4 de marzo de 2021, 5:00 AM
4 de marzo de 2021, 5:00 AM


Once jóvenes universitarios cayeron al vacío 16,7 metros desde un cuarto piso del edificio de la Universidad Pública de El Alto (UPEA) por la presión que en un forcejeo ejercieron centenares de personas en un estrecho pasillo hasta que la baranda cedió; siete de ellos murieron y ahora se busca responsables de una tragedia que como bolivianos nos llena de dolor e impotencia.

Múltiples responsabilidades confluyeron en un hecho de esos que llevan luto a familias inocentes con hijos ahora fallecidos. Para comenzar, está la triste y desgraciada herencia de los años 50 del siglo pasado que convirtió a las universidades en centros para hacer política más que para la formación académica.

De allí vienen prácticas como la elección de dirigentes estudiantiles que hacen de ese su oficio de vida, personajes que llegan a los 40, 50 o más años de edad y continúan siendo ‘universitarios’, que jamás se titulan, pero viven y lucran de su condición de dirigentes de los estudiantes a quienes manipulan para conseguir intereses personales.

En el contexto de esa práctica y sus disputas internas, insensatos dirigentes convocaron a centenares de universitarios de la UPEA a una reunión en plena pandemia, bajo amenaza de sanción, ese chantaje tan característico de las universidades públicas donde incluso las notas son moneda de transacción.

Fueron tan irresponsables, que como lugar de reunión no escogieron un auditorio, un patio, una cancha deportiva, sino los estrechos pasillos del cuarto piso del edificio. Allí estaban los jóvenes convocados, que con seguridad asistieron para evitar represalias o ‘sanciones’ de esos semidioses llamados dirigentes, con licencia para castigar a discreción.

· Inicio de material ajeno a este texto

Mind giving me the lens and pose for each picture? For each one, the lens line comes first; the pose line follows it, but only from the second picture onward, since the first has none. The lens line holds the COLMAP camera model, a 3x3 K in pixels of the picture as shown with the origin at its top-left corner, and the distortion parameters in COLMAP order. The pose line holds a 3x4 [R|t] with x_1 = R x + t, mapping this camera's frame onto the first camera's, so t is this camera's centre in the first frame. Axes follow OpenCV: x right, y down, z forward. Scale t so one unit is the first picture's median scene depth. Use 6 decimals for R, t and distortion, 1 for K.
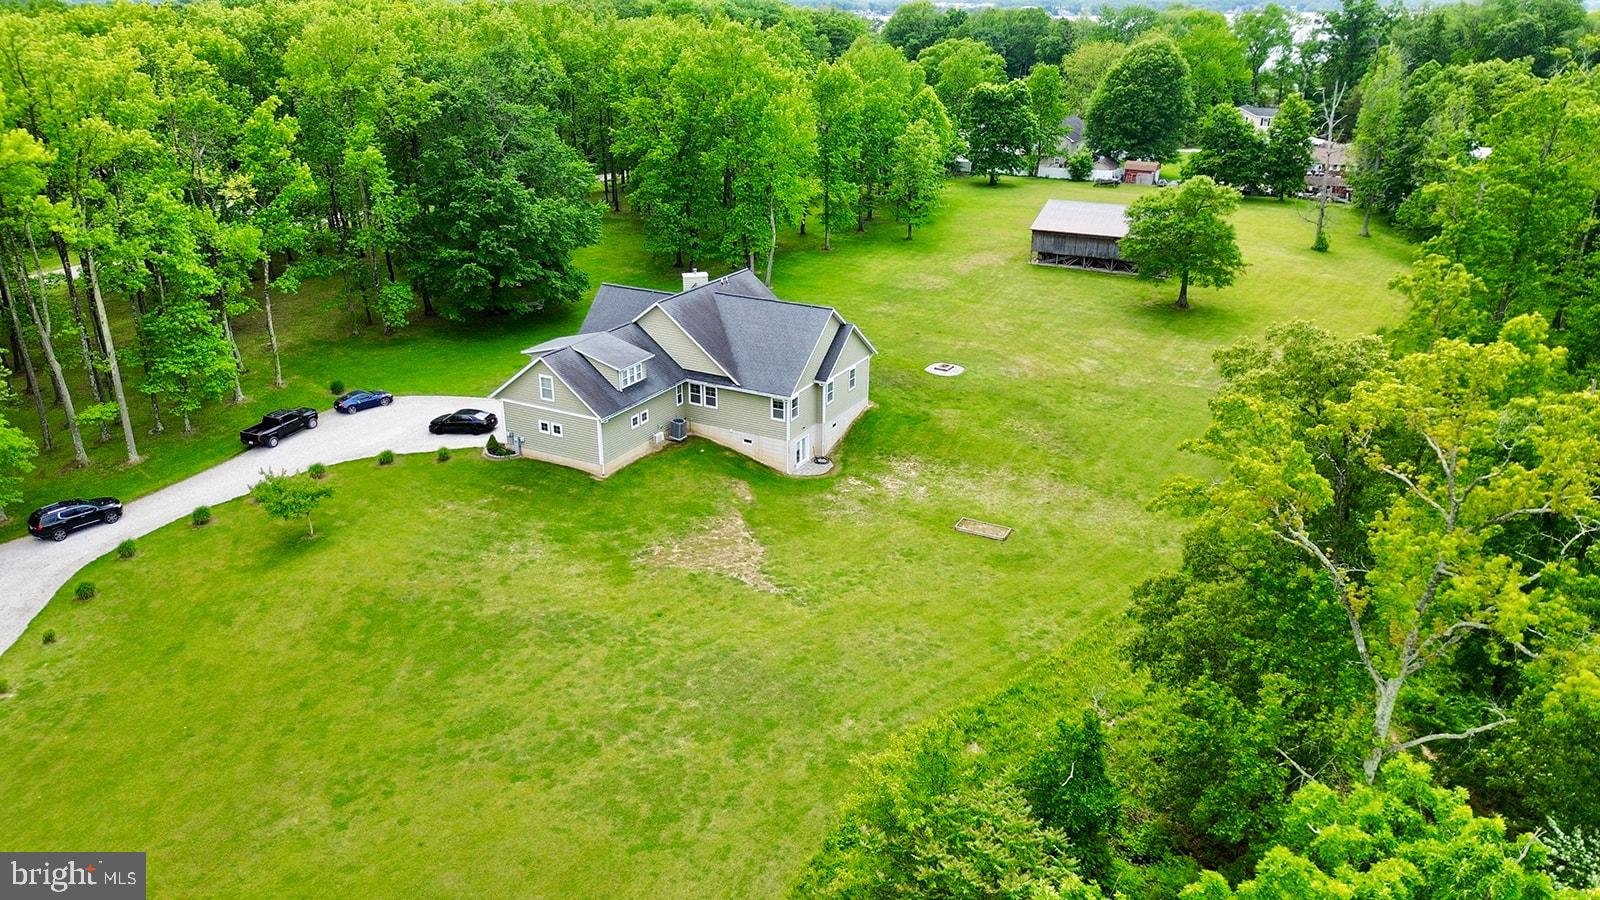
lens RADIAL K [[1133.7, 0, 803.1], [0, 1133.7, 449.0], [0, 0, 1]] dist [0.067206, -0.075619]
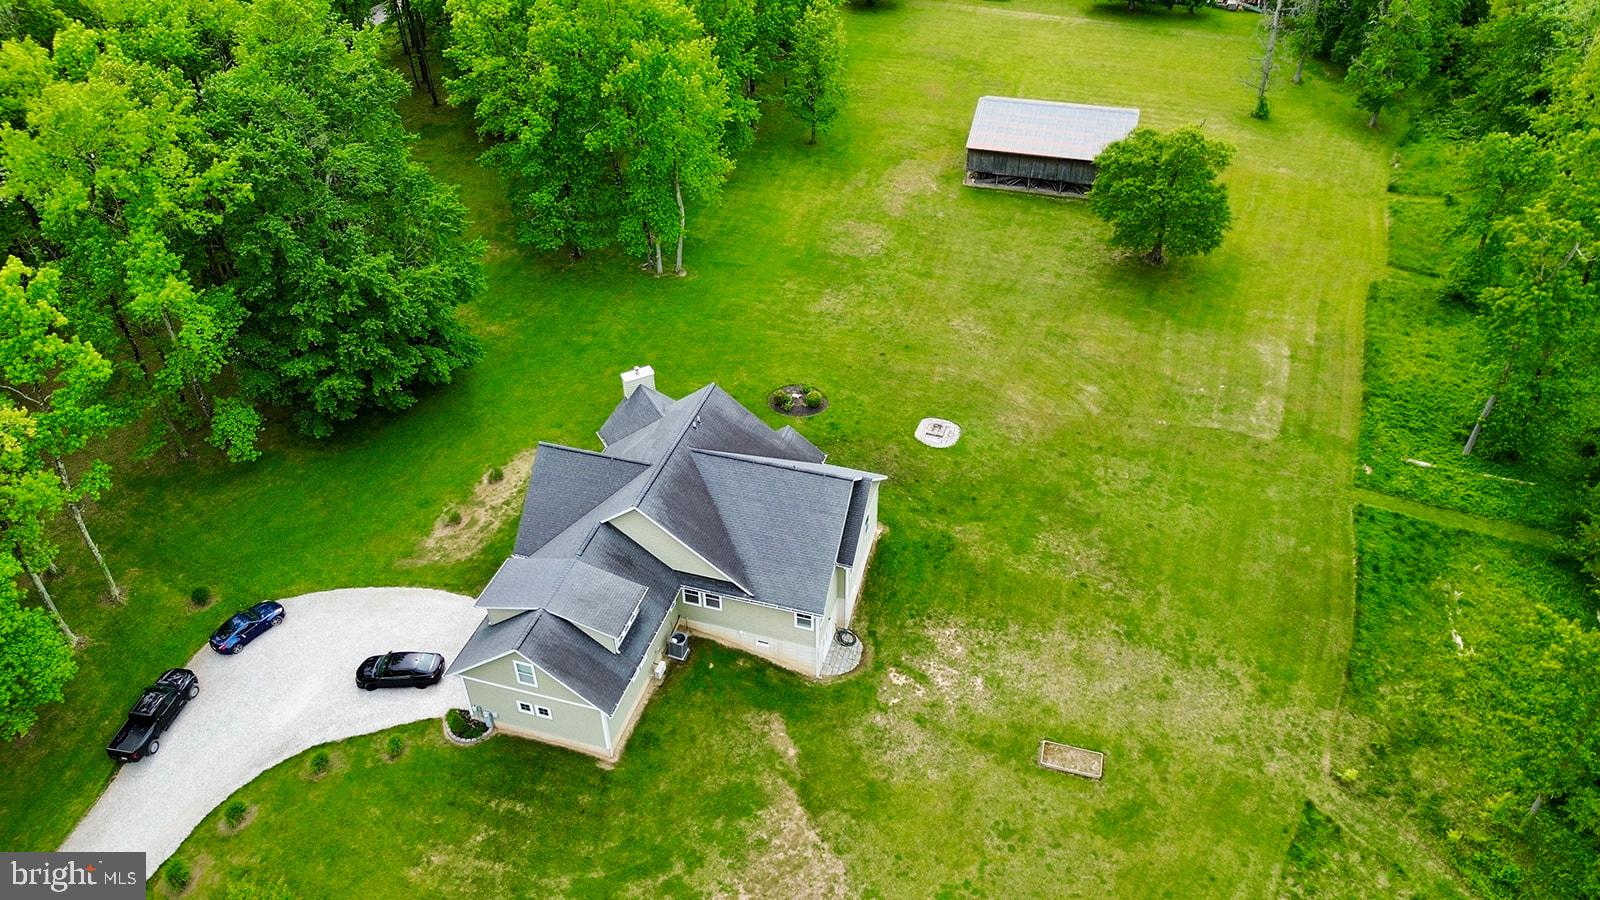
lens RADIAL K [[1133.7, 0, 804.1], [0, 1133.7, 441.0], [0, 0, 1]] dist [0.067206, -0.075619]
pose [[0.979509, -0.133494, 0.150802, -0.124746], [0.086133, 0.954504, 0.285489, -0.380720], [-0.182053, -0.266650, 0.946443, 0.248230]]
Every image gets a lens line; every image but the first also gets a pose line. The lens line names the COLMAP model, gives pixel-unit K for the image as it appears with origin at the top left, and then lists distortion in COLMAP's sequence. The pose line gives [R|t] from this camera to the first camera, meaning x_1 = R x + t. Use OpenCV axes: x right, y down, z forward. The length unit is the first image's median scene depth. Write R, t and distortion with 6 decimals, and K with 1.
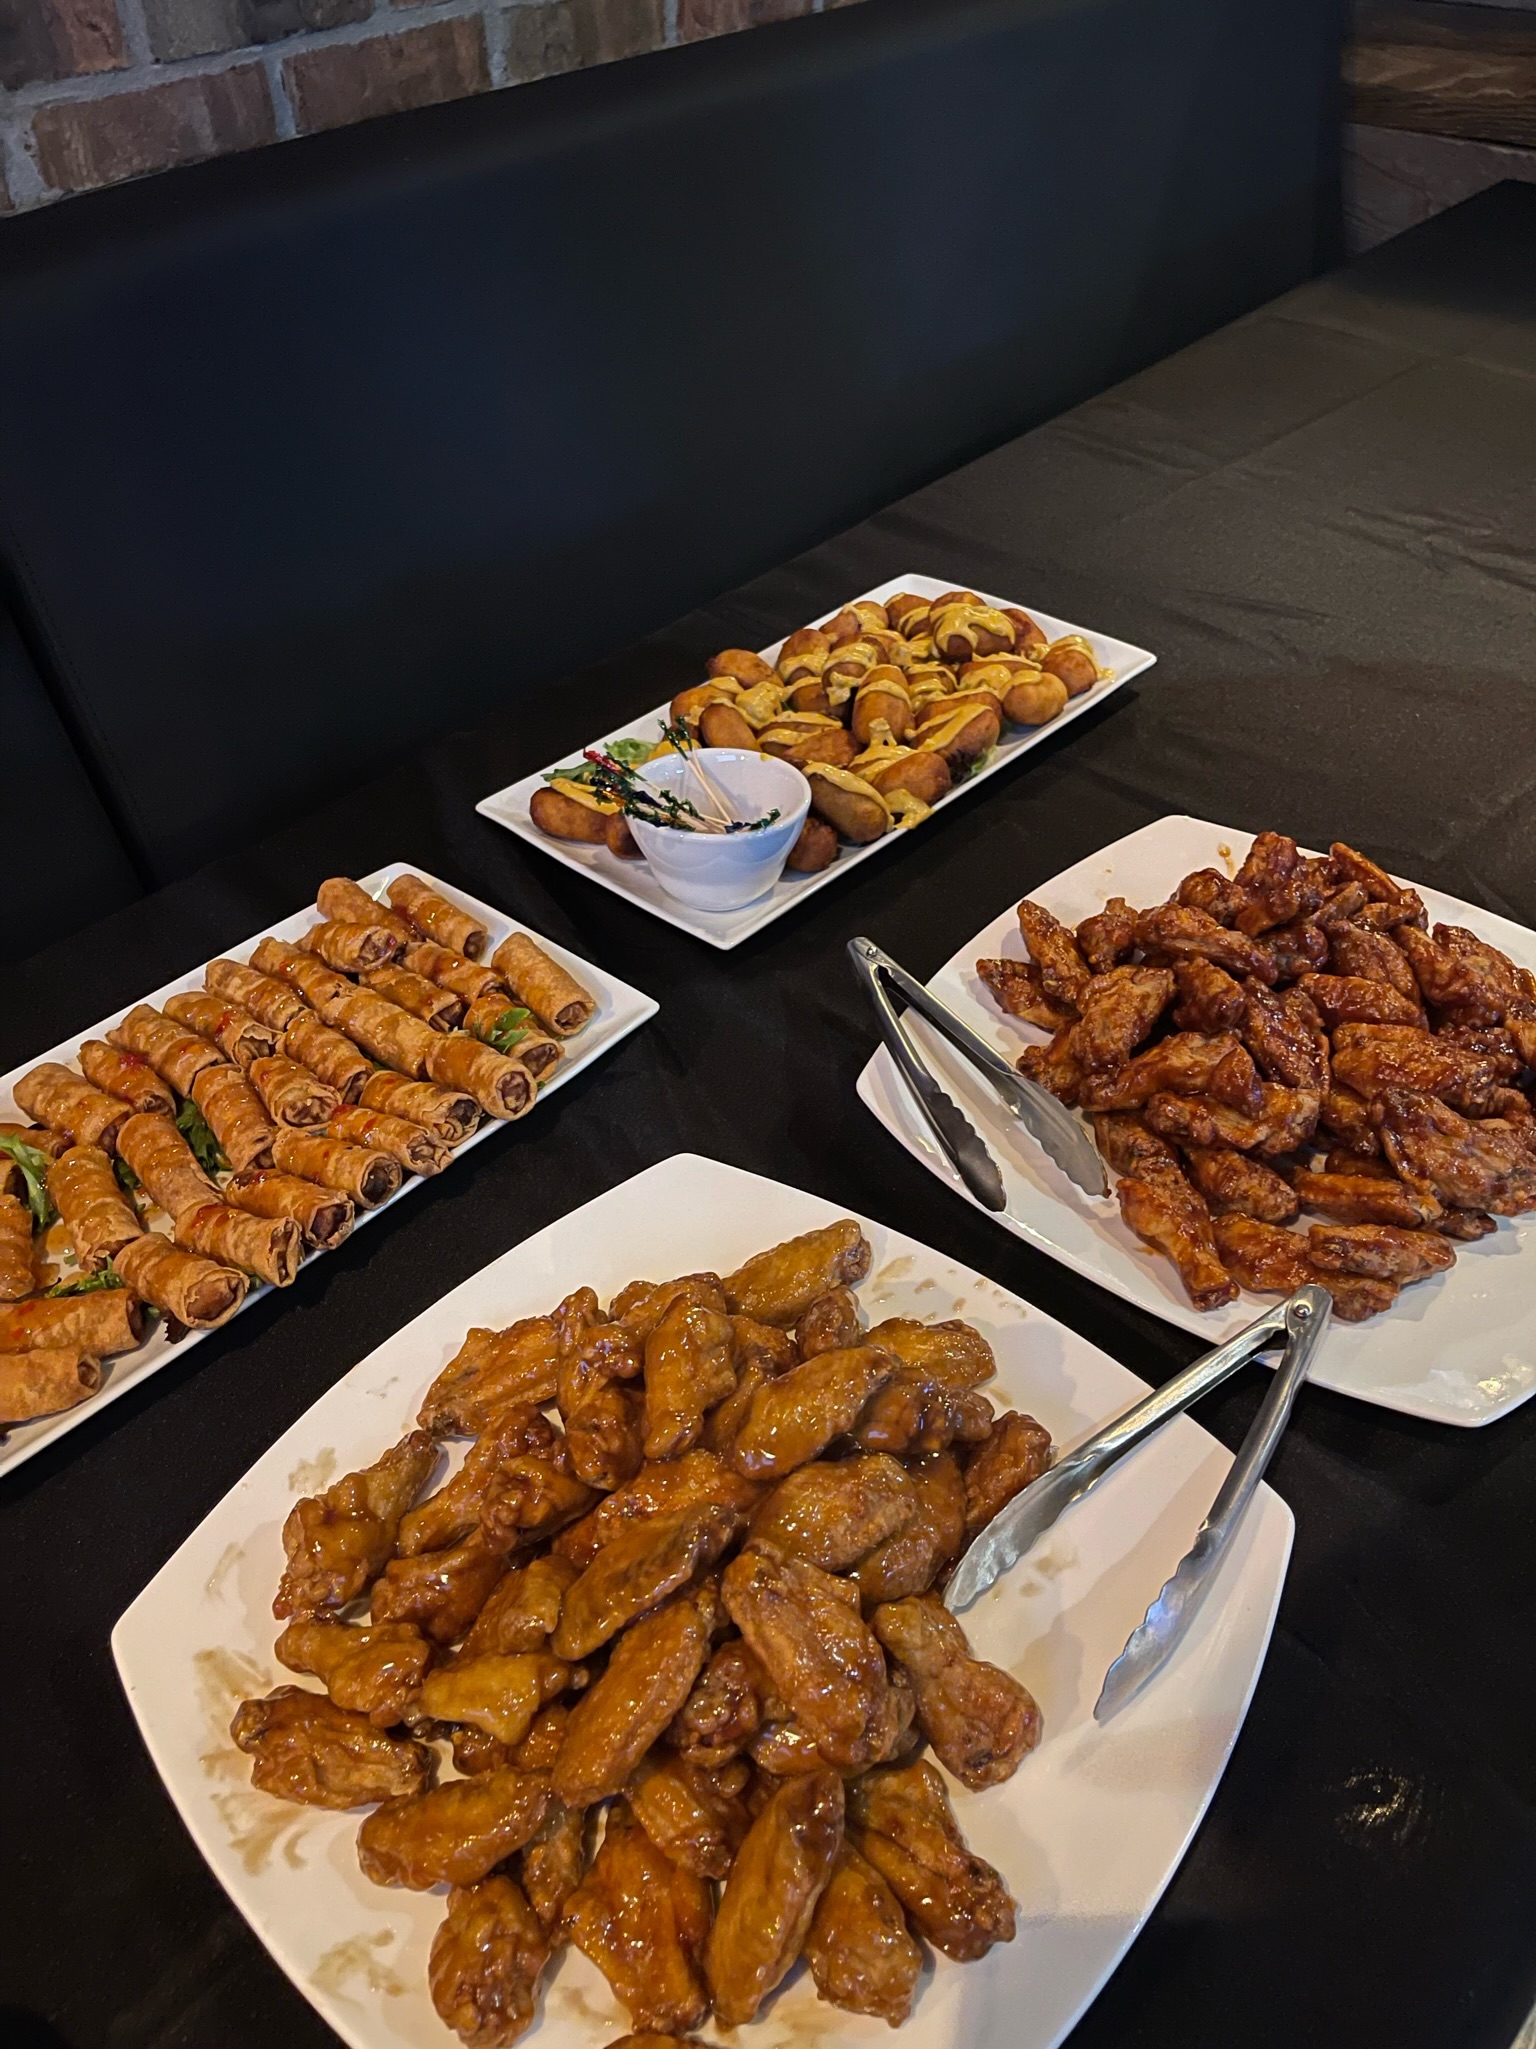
lens RADIAL K [[1621.3, 0, 773.6], [0, 1621.3, 1023.1], [0, 0, 1]] dist [0.072973, -0.124526]
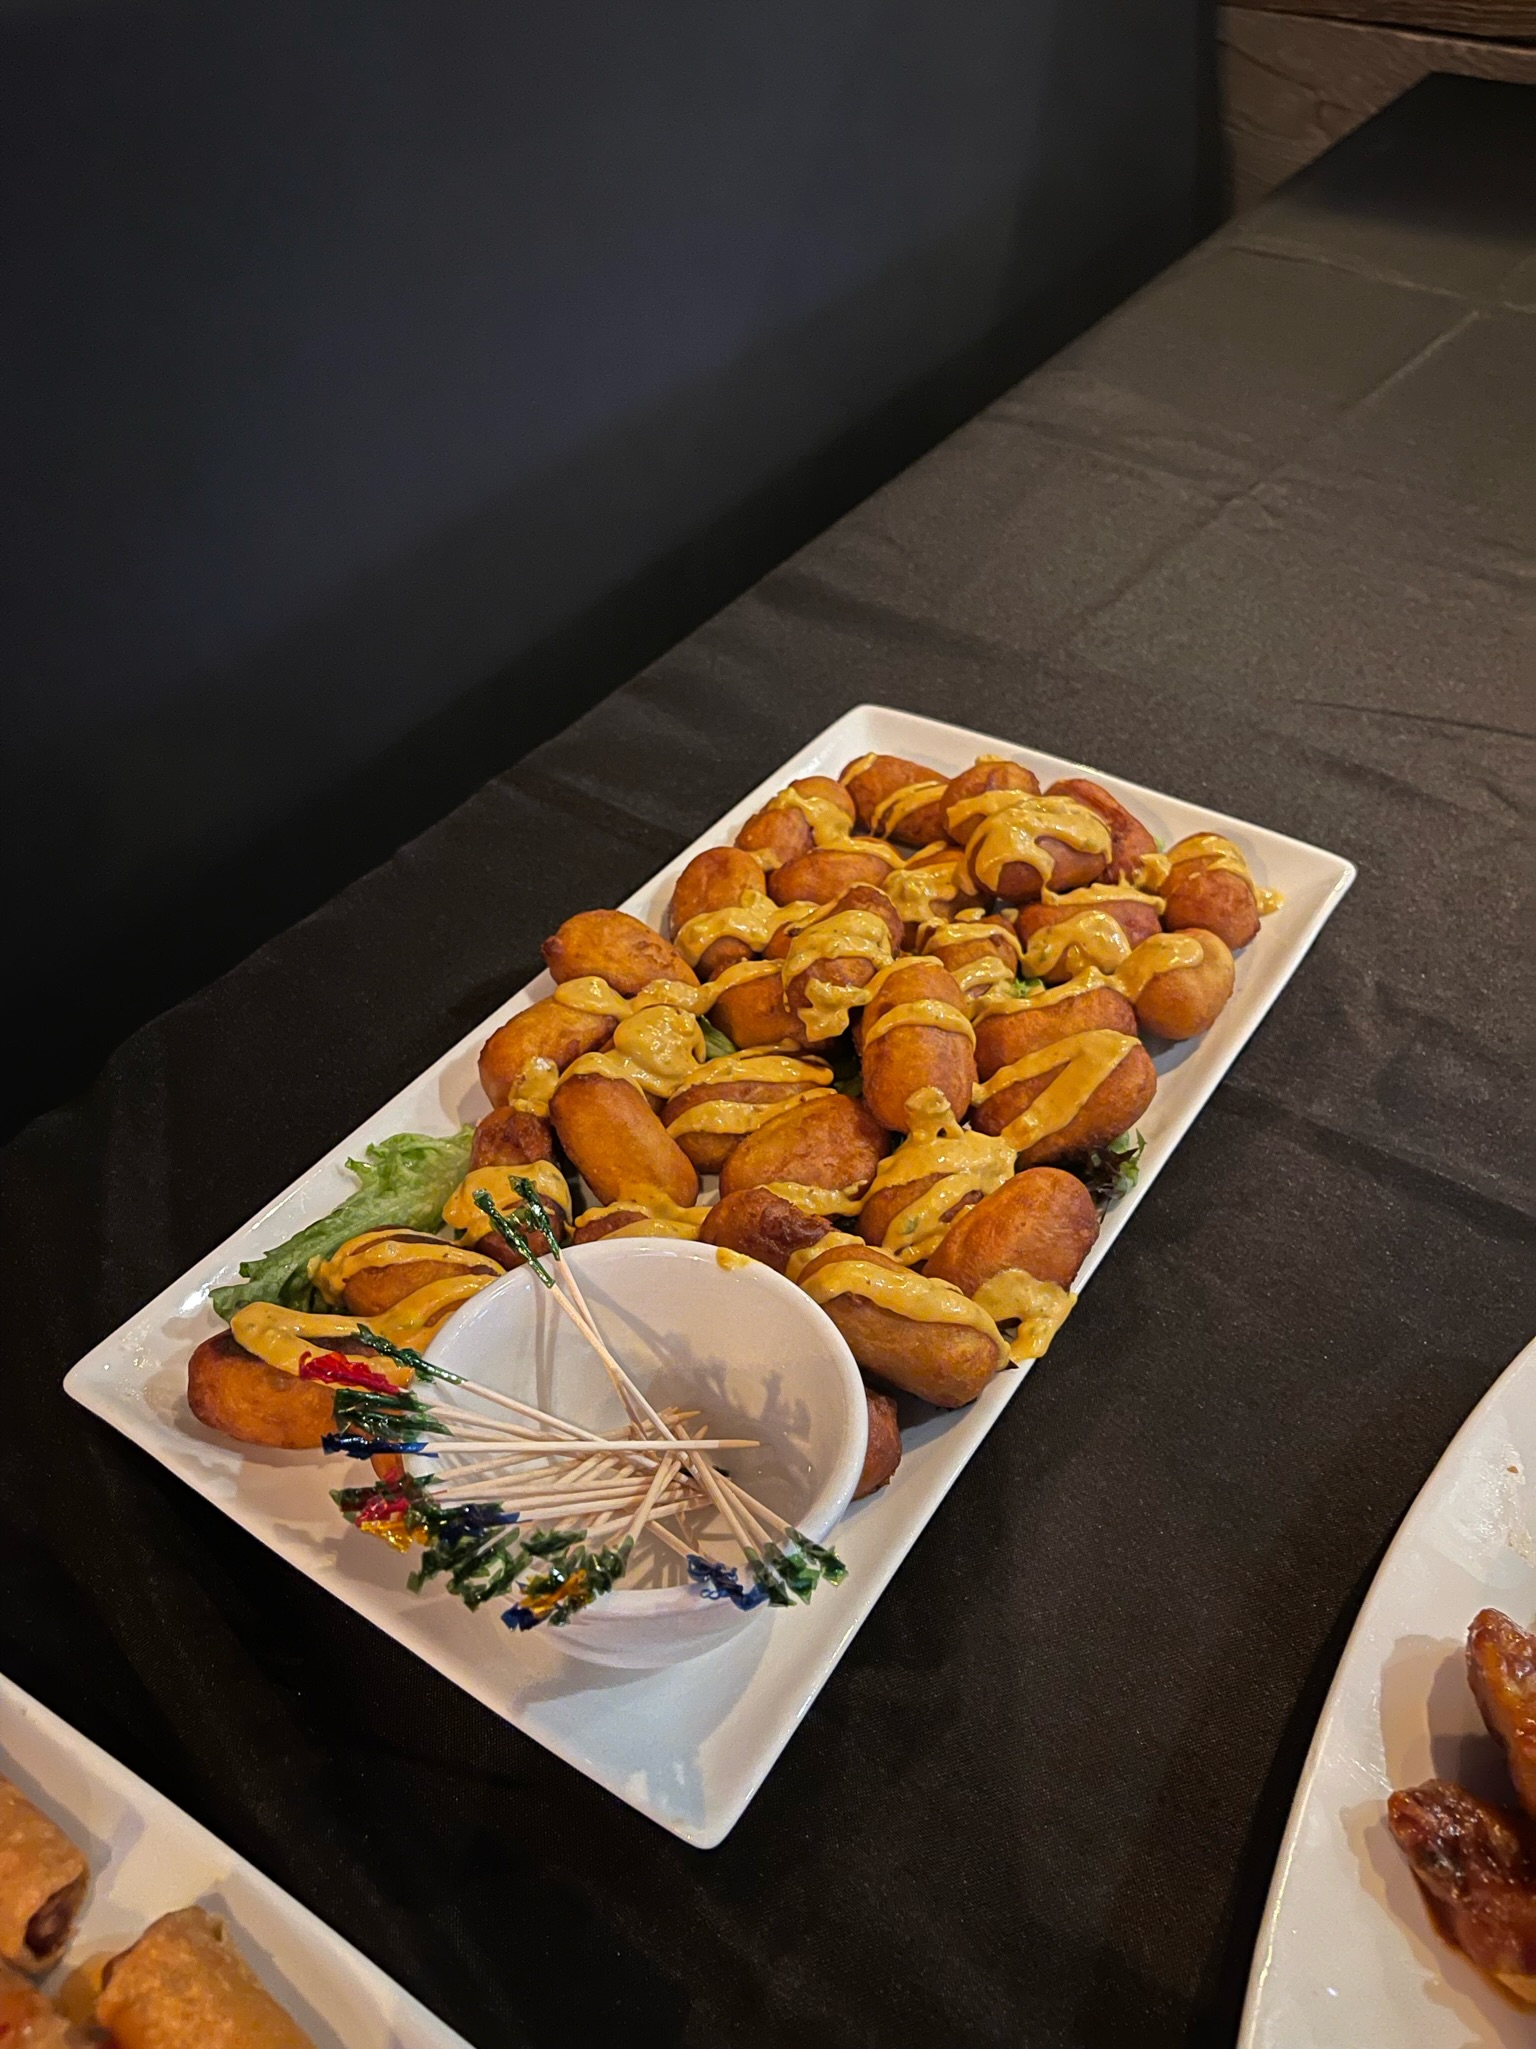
lens RADIAL K [[1621.3, 0, 768.6], [0, 1621.3, 1029.9], [0, 0, 1]] dist [0.072973, -0.124526]
pose [[0.986829, -0.082981, 0.138861, -0.044205], [0.078529, 0.996216, 0.037247, -0.211274], [-0.141426, -0.025852, 0.989611, 0.493934]]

El rector de la UPEA, Carlos Condori, se lava las manos y dice que no sabía nada de la reunión y que de haberlo sabido tampoco hubiera podido hacer nada porque él ‘no puede interferir’ en las actividades que programan los estudiantes por aquello del cogobierno docente-estudiantil, una nefasta práctica de las izquierdas heredada de la posrevolución de 1952, que consiste en que los universitarios tienen igual o en ocasiones mayor poder que las autoridades y docentes para tomar decisiones.

Las universidades suelen lucir la ‘conquista’ del cogobierno paritario como única en el mundo, y seguramente a la par de esa ‘condición revolucionaria’ se explica en gran parte el drama del sistema universitario público boliviano sumido en el desprestigio y la mediocre formación de profesionales, donde los pocos conscientes deben esquivar a cada paso los tentáculos de la politización de los claustros.

Que vayan esos dirigentes y les expliquen ahora a los incrédulos padres de familia ahora enlutados por qué murieron sus hijos, esos siete jóvenes de origen humilde que lo único que buscaban era una profesión para no ser tan pobres como sus padres, y que para no entorpecer el camino de su formación aceptaron someterse al autoritarismo de la política universitaria.

Que justifiquen si su política mezquina, angurrienta de poder, era más importante que la vida y el futuro de aquellos muchachos y si eso alcanza para justificar el dolor que esos atribulados padres cargarán por el resto de sus vidas.

Y quizá el conjunto de la sociedad misma debiera interpelarse si en parte no es responsable de que ocurran estas cosas por permitirse tener un sistema de universidades que funcionan como repúblicas independientes detrás de los muros o en el interior de los campus.

Después vendrá la investigación sobre la construcción misma de esas barandas inseguras, hechas muy probablemente ‘a la boliviana’, abaratando costo, sacando provecho de la viveza criolla y el hábito de hacer las cosas ‘así nomás’.